Most of Anne Arundel County's 15 libraries opened before anyone thought about computer literacy — and four of them opened before astronauts walked on the moon.
Over a half-century, county residents have drastically changed the way they use libraries. They're not just about books anymore. Public computers, meeting space and study zones are the hot tickets, and the facilities are home to activities as diverse as antique car clubs and employment assistance services.
Library officials say it's clear that most of their facilities weren't designed for such uses, and are looking for ways to improve the system. Many locations have clumps of computer stations in the midst of a main room and no "quiet" room. Paperbacks — starting with the romances once deemed unworthy of shelf space — were an afterthought in planning half the county libraries but are now clustered in their own popular sections, which take up even more space.
Two library branches, in the West County and Crofton, are less than 10 years old. Another three are under 20 years old. And the oldest, the Annapolis branch that library officials would like to replace soonest, is 46 years old, according to dedication dates provided by the library system.

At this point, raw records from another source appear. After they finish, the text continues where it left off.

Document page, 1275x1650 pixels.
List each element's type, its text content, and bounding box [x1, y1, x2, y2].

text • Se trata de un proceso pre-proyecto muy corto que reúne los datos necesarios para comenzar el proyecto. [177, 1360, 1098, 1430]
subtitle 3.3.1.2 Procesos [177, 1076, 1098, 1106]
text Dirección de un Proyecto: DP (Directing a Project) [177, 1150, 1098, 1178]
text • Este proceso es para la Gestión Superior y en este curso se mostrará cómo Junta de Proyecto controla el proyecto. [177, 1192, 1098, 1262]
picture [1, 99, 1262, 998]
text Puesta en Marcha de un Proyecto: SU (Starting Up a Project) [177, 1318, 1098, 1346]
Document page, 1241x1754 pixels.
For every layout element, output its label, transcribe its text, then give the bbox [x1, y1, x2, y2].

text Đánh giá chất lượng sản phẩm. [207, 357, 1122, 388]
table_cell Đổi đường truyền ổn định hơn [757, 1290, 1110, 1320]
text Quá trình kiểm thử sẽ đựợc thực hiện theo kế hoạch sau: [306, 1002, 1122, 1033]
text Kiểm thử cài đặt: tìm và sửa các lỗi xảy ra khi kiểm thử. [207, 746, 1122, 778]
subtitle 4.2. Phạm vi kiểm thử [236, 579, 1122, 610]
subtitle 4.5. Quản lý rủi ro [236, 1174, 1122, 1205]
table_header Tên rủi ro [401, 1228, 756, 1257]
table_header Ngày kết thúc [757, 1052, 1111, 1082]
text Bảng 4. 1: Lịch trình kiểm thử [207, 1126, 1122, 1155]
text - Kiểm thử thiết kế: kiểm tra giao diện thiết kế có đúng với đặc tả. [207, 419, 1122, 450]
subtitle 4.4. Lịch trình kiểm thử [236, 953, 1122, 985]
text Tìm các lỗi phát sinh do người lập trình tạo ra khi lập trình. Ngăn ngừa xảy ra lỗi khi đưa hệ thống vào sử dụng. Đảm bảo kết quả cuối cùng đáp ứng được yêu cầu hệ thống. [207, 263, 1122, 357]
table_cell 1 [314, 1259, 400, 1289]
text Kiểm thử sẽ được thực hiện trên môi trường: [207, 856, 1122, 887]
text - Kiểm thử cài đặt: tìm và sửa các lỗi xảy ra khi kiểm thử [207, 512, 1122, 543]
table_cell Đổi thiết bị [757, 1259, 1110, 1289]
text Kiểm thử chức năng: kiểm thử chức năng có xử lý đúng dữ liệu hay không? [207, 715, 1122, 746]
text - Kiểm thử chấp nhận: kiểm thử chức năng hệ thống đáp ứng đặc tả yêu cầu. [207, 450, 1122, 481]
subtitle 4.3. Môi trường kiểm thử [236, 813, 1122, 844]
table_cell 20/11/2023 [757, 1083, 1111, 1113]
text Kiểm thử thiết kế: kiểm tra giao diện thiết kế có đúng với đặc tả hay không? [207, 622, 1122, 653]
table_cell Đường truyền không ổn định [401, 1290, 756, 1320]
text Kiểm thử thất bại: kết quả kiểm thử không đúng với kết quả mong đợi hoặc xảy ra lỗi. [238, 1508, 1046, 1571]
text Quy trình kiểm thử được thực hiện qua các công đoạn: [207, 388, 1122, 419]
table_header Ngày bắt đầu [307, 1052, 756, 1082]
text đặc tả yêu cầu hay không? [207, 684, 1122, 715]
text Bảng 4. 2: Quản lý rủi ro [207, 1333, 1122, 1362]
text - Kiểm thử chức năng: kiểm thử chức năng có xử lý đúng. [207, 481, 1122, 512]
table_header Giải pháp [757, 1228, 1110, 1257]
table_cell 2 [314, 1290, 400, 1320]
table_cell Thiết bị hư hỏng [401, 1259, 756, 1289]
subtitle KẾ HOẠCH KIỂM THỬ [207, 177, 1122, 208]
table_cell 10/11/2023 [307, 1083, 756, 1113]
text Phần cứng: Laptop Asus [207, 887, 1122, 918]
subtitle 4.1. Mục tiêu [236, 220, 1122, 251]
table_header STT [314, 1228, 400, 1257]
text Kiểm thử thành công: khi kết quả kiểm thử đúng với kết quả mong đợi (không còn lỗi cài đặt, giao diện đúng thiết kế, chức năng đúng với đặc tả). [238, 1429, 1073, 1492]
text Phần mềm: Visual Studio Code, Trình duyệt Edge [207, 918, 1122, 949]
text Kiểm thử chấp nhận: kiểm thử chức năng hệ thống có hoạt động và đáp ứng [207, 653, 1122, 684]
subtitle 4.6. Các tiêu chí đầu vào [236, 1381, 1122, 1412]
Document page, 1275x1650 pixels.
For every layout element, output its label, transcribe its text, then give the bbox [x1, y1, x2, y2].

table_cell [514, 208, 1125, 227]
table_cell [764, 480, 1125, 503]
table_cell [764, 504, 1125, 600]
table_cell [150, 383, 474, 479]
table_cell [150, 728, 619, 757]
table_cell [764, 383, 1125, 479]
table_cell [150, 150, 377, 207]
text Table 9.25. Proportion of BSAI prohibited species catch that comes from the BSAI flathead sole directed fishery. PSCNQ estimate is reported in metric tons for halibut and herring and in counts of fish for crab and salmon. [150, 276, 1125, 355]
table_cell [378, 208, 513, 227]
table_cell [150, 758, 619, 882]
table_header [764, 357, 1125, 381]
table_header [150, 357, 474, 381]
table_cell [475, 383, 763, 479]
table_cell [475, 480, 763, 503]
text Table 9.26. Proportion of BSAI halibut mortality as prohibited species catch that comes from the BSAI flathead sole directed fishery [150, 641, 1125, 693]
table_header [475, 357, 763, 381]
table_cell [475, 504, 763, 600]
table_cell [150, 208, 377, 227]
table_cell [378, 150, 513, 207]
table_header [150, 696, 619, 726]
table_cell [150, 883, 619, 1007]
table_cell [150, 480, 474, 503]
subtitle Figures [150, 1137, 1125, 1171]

"We need to look at the whole system and how the community has grown over the years and what their needs are," said Hampton "Skip" Auld, library administrator.
Using a state grant of nearly $50,000, library officials recently hired a consultant to create a 20-year plan to determine where new buildings, renovations and additions are needed and what flexible-use spaces would accommodate the ever-changing demands of the county's population. The plan also has to consider what the county can afford.
A draft report, which will include information from three public forums, is expected to be ready in midautumn. The final version should be done at the end of the year, in time for budget preparations.
The idea, Auld said, is to go beyond what library officials already recognize, such as the fact that two of the three regional libraries — Annapolis and North County — aren't big enough.
"This will allow us over a 20-year time span to really rebuild and modernize the library system," Auld said.
"Buildings can no longer be looked at as sole-purpose facilities," said County Executive John R. Leopold, adding that a strategic plan for libraries will aid in other county planning, too.
He noted an award-winning partnership between the library and county Workforce Development Corp. that helps people with resumes and applications as they seek employment. Library officials said the program effectively doubled the number of workforce centers in the county to 12 and has worked with 2,000 people since October 2009.
So stiff is the competition among nonprofit organizations to reserve the meeting room for the coming year that at the Annapolis branch, the line starts forming before 6 a.m. on reservation day every October. The branch opens at 9 a.m.
"My husband goes there at 5 or 5:30 in the morning while I stay home with the kids until I can go," said Gina Pendry, who runs a monthly meeting of the La Leche League of Annapolis there. The nonprofit relies on free space in its mission to help mothers who breast-feed, and Pendry said her group likes its morning meeting time.
Jeff Scherer is a principal with the consultant conducting the study, Meyer, Scherer & Rockcastle, an architectural firm with locations in Minneapolis and Hyattsville that counts library renovation and building reuse among its specialties. He said most library systems are under the same pressures as Anne Arundel County's, as issues of intense and changing library use compete with tight budgets.
"How do we make the buildings more responsive to the immediate needs of the citizens, but also acknowledge that they are going to change over time? How can they be adapted and adjusted and revised?" he said. Another question is how changes in a community affect the library and vice versa, Scherer said.
The issues being studied include locations and services of library branches, parking and other immediate pressures, and how the county's libraries stack up to those in neighboring jurisdictions.
Three forums will be held next month for county residents to discuss the services they want and listen to competing viewpoints. "
"All citizens in the county define what libraries should be based on how they themselves use them," Scherer said, "so there is a huge variety in what people say a library is and how people should use them."
Community meetings on library plans:
Sept. 6 at the Annapolis Area Library, 1410 West St. 7 p.m.
Sept. 7 at the North County Area Library, 1010 Eastway, Glen Burnie. 7 p.m.
Sept. 8 at the West County Area Library, 1325 Annapolis Road, Odenton. 7 p.m.